* _SUPPLIED MATERIAL_

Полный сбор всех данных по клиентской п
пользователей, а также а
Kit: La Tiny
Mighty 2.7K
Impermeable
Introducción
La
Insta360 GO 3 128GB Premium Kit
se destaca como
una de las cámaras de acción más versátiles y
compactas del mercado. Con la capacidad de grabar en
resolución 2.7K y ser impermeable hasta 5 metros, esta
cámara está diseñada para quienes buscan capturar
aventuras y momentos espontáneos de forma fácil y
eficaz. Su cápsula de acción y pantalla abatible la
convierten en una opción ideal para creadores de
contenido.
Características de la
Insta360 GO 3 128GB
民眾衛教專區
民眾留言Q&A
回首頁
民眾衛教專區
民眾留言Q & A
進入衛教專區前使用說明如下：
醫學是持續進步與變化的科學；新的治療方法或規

* _WORK INSTRUCTION_
Give every line of the records above as a JSON list of strings, one string per line, leaving out any blank lines.

* _SOLUTION_
[
  "Полный сбор всех данных по клиентской п",
  "пользователей, а также а",
  "Kit: La Tiny",
  "Mighty 2.7K",
  "Impermeable",
  "Introducción",
  "La",
  "Insta360 GO 3 128GB Premium Kit",
  "se destaca como",
  "una de las cámaras de acción más versátiles y",
  "compactas del mercado. Con la capacidad de grabar en",
  "resolución 2.7K y ser impermeable hasta 5 metros, esta",
  "cámara está diseñada para quienes buscan capturar",
  "aventuras y momentos espontáneos de forma fácil y",
  "eficaz. Su cápsula de acción y pantalla abatible la",
  "convierten en una opción ideal para creadores de",
  "contenido.",
  "Características de la",
  "Insta360 GO 3 128GB",
  "民眾衛教專區",
  "民眾留言Q&A",
  "回首頁",
  "民眾衛教專區",
  "民眾留言Q & A",
  "進入衛教專區前使用說明如下：",
  "醫學是持續進步與變化的科學；新的治療方法或規"
]